Doch muss diese Transgression tradierter Geschlechterrollen hier schließlich immer bestraft werden. Sehr deutlich wird das etwa im vierten Teil, der zwar mit seinem Titel „Okami – die tätowierte Killerin“ (Buichi Saito, 1972) vorgibt, eine Frau ins Zentrum zu rücken, es dann aber doch auf recht eigenwillige Weise nicht tut, die Figur letztlich immer ziemlich stiefväterlich behandelt. Gleich zu Beginn bekommt sie ihre Tätowierungen in einer wunderbar sinnlichen Montagesequenz aus Überblenden, die ihren Körper zur Landschaft machen, zur Leinwand für den männliche Künstler, auf dem er sein Kunstwerk malen darf, indem eine phallische Nadel unter ihre Haut geht, in sie eindringt. Später dann in der Szene, in der sie den Mann, der sie zuvor vergewaltigte, stellen und erstechen darf, wird das sehr deutlich als penetrativer Akt gezeigt. Die Subversion der Geschlechterordnung muss dann jedoch sofort wieder korrigiert werden, indem es nun an Itto ist, sie mit dem Schwert zu töten, ein Akt, der in die Länge gezogen wird und dabei von einer sehr eigenwilligen Sinnlichkeit zeugt.

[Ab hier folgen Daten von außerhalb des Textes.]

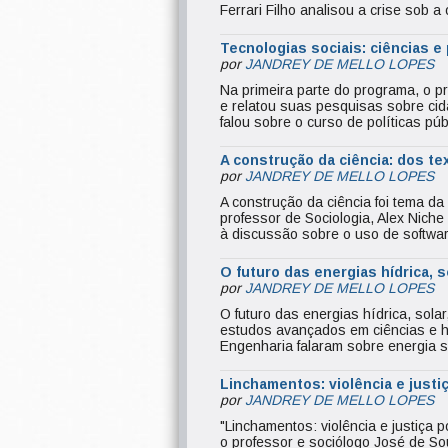
Ferrari Filho analisou a crise sob a
Tecnologias sociais: ciências e p
por
JANDREY DE MELLO LOPES
Na primeira parte do programa, o pr
e relatou suas pesquisas sobre ci
falou sobre o curso de políticas pú
A construção da ciência: dos tex
por
JANDREY DE MELLO LOPES
A construção da ciência foi tema d
professor de Sociologia, Alex Niche
à discussão sobre o uso de softwar
O futuro das energias hídrica, so
por
JANDREY DE MELLO LOPES
O futuro das energias hídrica, solar
estudos avançados em ciências e h
Engenharia falaram sobre energia so
Linchamentos: violência e justiça
por
JANDREY DE MELLO LOPES
"Linchamentos: violência e justiça 
o professor e sociólogo José de So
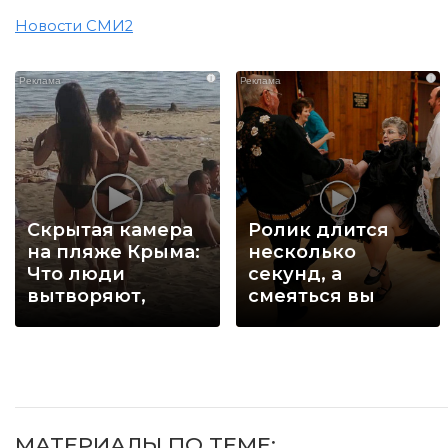
Новости СМИ2
i
i
Скрытая камера
Ролик длится
на пляже Крыма:
несколько
Что люди
секунд, а
вытворяют,
смеяться вы
когда их не
будете долго
видят...
МАТЕРИАЛЫ ПО ТЕМЕ:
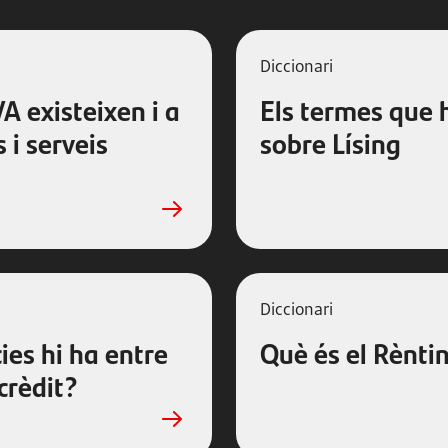
Diccionari
A existeixen i a
Els termes que 
 i serveis
sobre Lísing
Diccionari
ies hi ha entre
Què és el Rènti
crèdit?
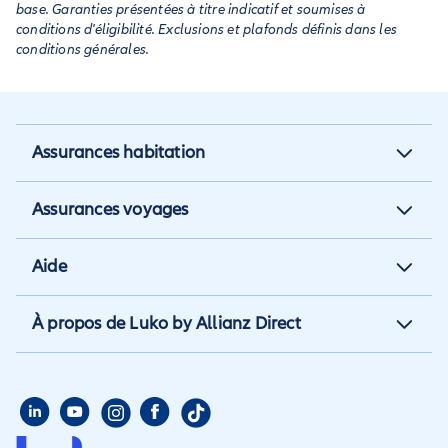
base. Garanties présentées à titre indicatif et soumises à
conditions d'éligibilité. Exclusions et plafonds définis dans les
conditions générales.
Assurances habitation
Assurance habitation
Assurances voyages
Assurance locataire
Assurance vacances
Aide
Assurance propriétaire non
Assurance annulation
occupant
Aide et contact
À propos de Luko by Allianz Direct
Assurance annuelle
Assurance propriétaire
Aide habitation
Qui sommes nous
Assurance longue durée
Assurance étudiant
Aide voyage
Presse
Assurance étudiant
Assurance colocataire
Mon compte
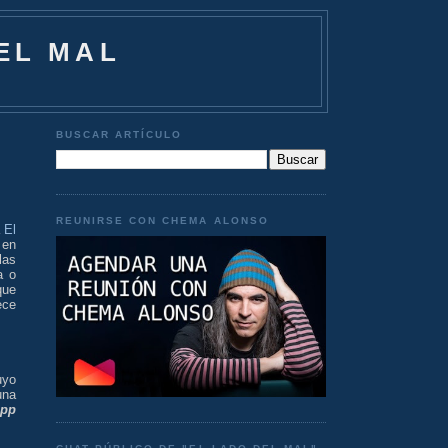
EL MAL
BUSCAR ARTÍCULO
REUNIRSE CON CHEMA ALONSO
a
El
 en
las
a o
que
ece
uyo
una
app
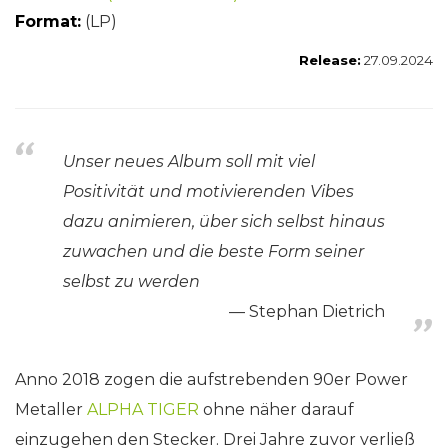
Format:
(LP)
Release:
27.09.2024
Unser neues Album soll mit viel
Positivität und motivierenden Vibes
dazu animieren, über sich selbst hinaus
zuwachen und die beste Form seiner
selbst zu werden
Stephan Dietrich
Anno 2018 zogen die aufstrebenden 90er Power
Metaller
ALPHA TIGER
ohne näher darauf
einzugehen den Stecker. Drei Jahre zuvor verließ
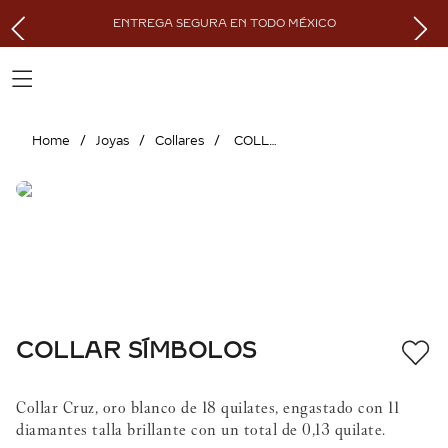
ENTREGA SEGURA EN TODO MÉXICO
Joyas
Collares
COLLAR SÍMBOLOS
COLLAR SÍMBOLOS
Collar Cruz, oro blanco de 18 quilates, engastado con 11
diamantes talla brillante con un total de 0,13 quilate.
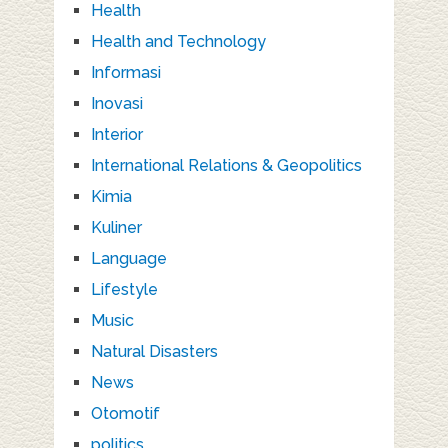
Health
Health and Technology
Informasi
Inovasi
Interior
International Relations & Geopolitics
Kimia
Kuliner
Language
Lifestyle
Music
Natural Disasters
News
Otomotif
politics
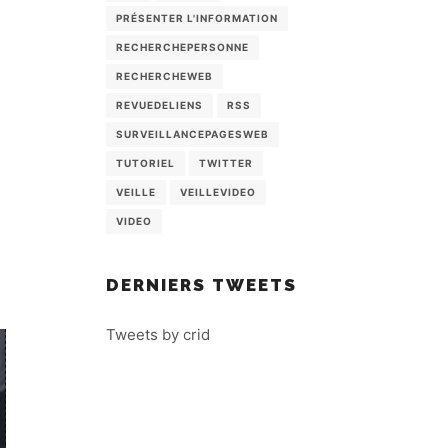
PRÉSENTER L'INFORMATION
RECHERCHEPERSONNE
RECHERCHEWEB
REVUEDELIENS
RSS
SURVEILLANCEPAGESWEB
TUTORIEL
TWITTER
VEILLE
VEILLEVIDEO
VIDEO
DERNIERS TWEETS
Tweets by crid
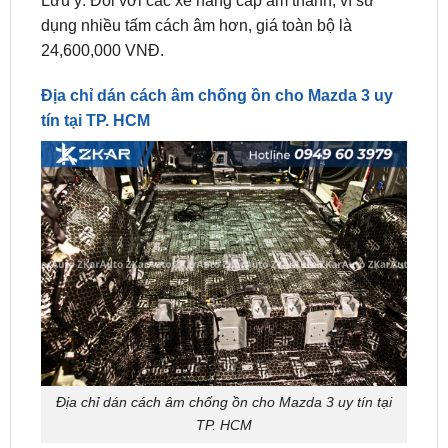
Địa chỉ dán cách âm chống ồn cho Mazda 3 uy
tín tại TP. HCM
Địa chỉ dán cách âm chống ồn cho Mazda 3 uy tín tại
TP. HCM
ZKar Auto
tự hào là địa chỉ
dán cách âm chống ồn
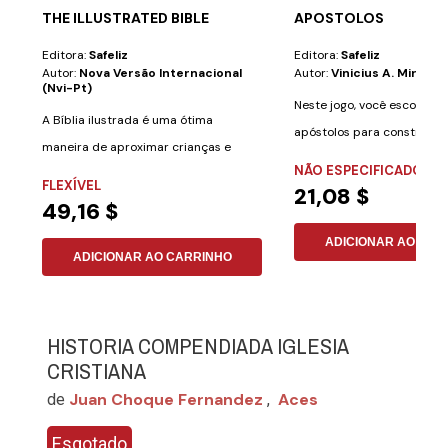
THE ILLUSTRATED BIBLE
APOSTOLOS
Editora:
Safeliz
Editora:
Safeliz
Autor:
Nova Versão Internacional
Autor:
Vinicius A. Miranda
(nvi-Pt)
Neste jogo, você escolher
A Bíblia ilustrada é uma ótima
apóstolos para construir a
maneira de aproximar crianças e
igrejas do...
NÃO ESPECIFICADO
adultos de um...
FLEXÍVEL
21,08 $
49,16 $
ADICIONAR AO CAR
ADICIONAR AO CARRINHO
HISTORIA COMPENDIADA IGLESIA
CRISTIANA
Juan Choque Fernandez
Aces
de
,
Esgotado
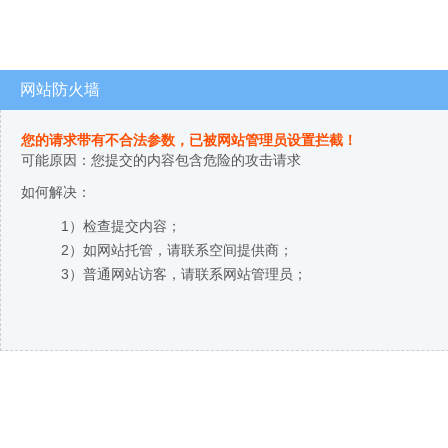
网站防火墙
您的请求带有不合法参数，已被网站管理员设置拦截！
可能原因：您提交的内容包含危险的攻击请求
如何解决：
1）检查提交内容；
2）如网站托管，请联系空间提供商；
3）普通网站访客，请联系网站管理员；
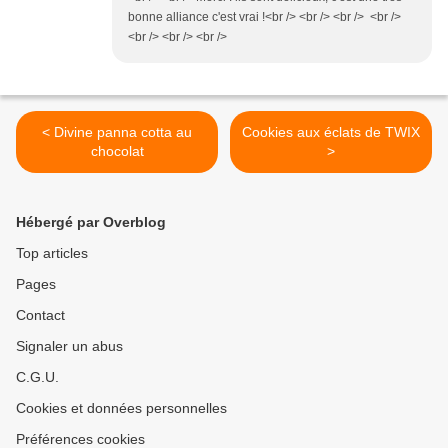
bonne alliance c'est vrai !<br /> <br /> <br /> <br />
<br /> <br /> <br />
< Divine panna cotta au
Cookies aux éclats de TWIX
chocolat
>
Hébergé par Overblog
Top articles
Pages
Contact
Signaler un abus
C.G.U.
Cookies et données personnelles
Préférences cookies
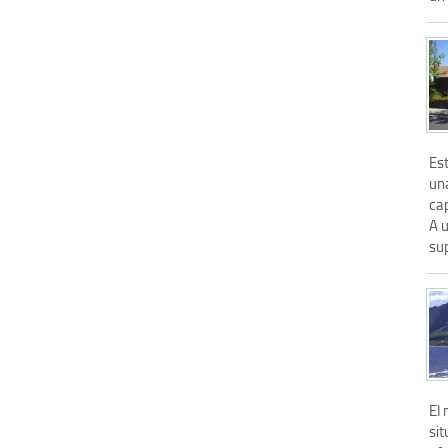
Es
una
cap
A 
sup
El
sit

Eine Intimität jenseits der des phallischen Tötens und eines Sexes, der immer schon Gewalt ist, scheint es in den Filmen nur in der männlichen Vater-Kind-Beziehung zu geben, etwa in den sich in der Reihe wiederholenden Szenen, in denen die Beiden gemeinsam ein Bad nehmen. Gegen Ende des zweiten Teils jedoch gibt es eine sehr schöner Ausnahme von dieser Regel: In gewohnt poetischen und sehr exakt durch den Schnitt zusammengefügten Bildern wärmen sich die nackten Körper von Vater, Kind und einer fremden Frau an einander, sich gegenseitig vor dem Kältetod beschützend.